▶ **Fragmento seleccionado**
--

Semblanza de un hermano misionero Capuchino

 

Intento presentar la semblanza de un misionero capuchino, que hace 15 días naufragó en el río Napo de la Amazonia Ecuatoriana y pereció. Pudo haber sido víctima de los feroces Aucas y en el mes anterior a su muerte estuvo a punto de ser mordido por dos víboras distintas; pero el día el género y el lugar de su muerte era otro.

Hacia él se dirigió mi querido hermano Mariano en una veloz canoa a motor el día de La Preciosísima Sangre del Señor, 1 de julio de 1964.

Su nombre: Fray Mariano de Azqueta, Hermano Coadjutor Capuchino. No son precisamente sus datos biográficos (que nació en Azqueta, Navarra, hace 40 años, que cursó los estudios secundarios, que cumplió con el servicio militar, que era un excelente carpintero de profesión), sino que lo que interesa hacer resaltar es su hermoso carácter y lo que su inmolación en el campo misional supone.

Vino a vivir conmigo en la Misión de Pompeya hacía escasamente un año; si bien llevaba cinco trabajando en la Misión Capuchina de Aguarico.

En tan breve tiempo llegué a conocer muy a lo hondo en su rica personalidad. Era un maravilloso compañero con el cual se podía vivir en la agobiante soledad de la selva amazónica sin extrañar cuanto la convivencia humana puede ofrecer. Era un hombre dicharachero que le sabía sacar jugo a la vida. Tenía una extensa cultura y un agudo ingenio; de ahí que en cualquier tema nadara con soltura. Sólo en el agua era torpe para desenvolverse...

Era un maestro carpintero al cual se le podía observar: “Hermano, ¿sabe que esa tijera del galpón que está construyendo me da la impresión que está ligeramente torcida?...” O bien: “¿sabe que ese pilar de huambula no está a mi parecer en perfecta alineación con los otros 9?”---

El siempre se tomaba la molestia de cerciorarse sobre la verdad de mis observaciones. Pero la verdad es que se sentía con derecho, a su vez, de advertirme oportunamente: “No entiendo por qué en la misa de hoy no leyó el último evangelio. ¿Son acaso cosas de la nueva liturgia?..” O bien: “creo que debió tratar con más bondad a esos misioneros evangelistas que vinieron a visitarnos ayer”...

Era a base de sinceridad mutua (la laudable franqueza navarra) que logramos vivir los doce meses de nuestra convivencia misionera sin que se pusiera el sol sobre la espesura de la selva con el malhumor en nuestros corazones.

--

▶ **El problema**
Devuelve sin cambio alguno el pasaje de la semblanza del misionero capuchino que arranca con "Su nombre: Fray" y concluye con "campo misional supone.".

--

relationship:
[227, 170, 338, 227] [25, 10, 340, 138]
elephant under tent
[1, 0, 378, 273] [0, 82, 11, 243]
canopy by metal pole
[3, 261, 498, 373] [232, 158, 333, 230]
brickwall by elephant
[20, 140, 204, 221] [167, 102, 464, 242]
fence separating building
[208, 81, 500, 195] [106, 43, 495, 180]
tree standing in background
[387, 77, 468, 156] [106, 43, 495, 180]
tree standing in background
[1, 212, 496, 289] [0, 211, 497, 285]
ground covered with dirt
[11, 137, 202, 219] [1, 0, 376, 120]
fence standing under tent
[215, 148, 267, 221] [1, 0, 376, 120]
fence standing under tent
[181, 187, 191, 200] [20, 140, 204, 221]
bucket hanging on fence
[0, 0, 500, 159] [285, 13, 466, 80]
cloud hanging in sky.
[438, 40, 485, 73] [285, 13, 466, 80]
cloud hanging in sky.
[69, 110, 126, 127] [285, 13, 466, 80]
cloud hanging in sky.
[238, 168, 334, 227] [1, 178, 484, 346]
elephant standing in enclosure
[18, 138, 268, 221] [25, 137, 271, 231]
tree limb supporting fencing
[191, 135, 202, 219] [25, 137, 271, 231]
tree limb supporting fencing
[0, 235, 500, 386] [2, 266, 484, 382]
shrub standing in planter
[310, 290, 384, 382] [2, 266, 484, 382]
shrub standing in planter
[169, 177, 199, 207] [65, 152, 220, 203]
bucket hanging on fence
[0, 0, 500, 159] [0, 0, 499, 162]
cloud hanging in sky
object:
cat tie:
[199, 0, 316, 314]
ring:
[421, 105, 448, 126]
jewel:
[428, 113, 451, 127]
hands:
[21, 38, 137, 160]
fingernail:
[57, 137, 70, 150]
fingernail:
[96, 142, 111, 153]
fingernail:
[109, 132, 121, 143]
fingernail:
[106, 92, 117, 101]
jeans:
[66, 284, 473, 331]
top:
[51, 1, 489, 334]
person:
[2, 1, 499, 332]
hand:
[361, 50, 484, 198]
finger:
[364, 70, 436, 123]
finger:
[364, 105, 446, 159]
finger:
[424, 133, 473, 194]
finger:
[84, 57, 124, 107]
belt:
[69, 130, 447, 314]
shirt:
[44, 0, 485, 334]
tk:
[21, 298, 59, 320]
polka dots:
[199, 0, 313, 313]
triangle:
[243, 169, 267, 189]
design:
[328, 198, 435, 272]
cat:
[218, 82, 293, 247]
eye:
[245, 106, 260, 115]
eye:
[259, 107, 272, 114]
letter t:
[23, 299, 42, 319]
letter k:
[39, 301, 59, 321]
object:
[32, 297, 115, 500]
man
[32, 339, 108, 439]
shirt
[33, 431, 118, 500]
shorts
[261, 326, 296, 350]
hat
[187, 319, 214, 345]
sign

--

▶ **Ejercicio resuelto**
Su nombre: Fray Mariano de Azqueta, Hermano Coadjutor Capuchino. No son precisamente sus datos biográficos (que nació en Azqueta, Navarra, hace 40 años, que cursó los estudios secundarios, que cumplió con el servicio militar, que era un excelente carpintero de profesión), sino que lo que interesa hacer resaltar es su hermoso carácter y lo que su inmolación en el campo misional supone.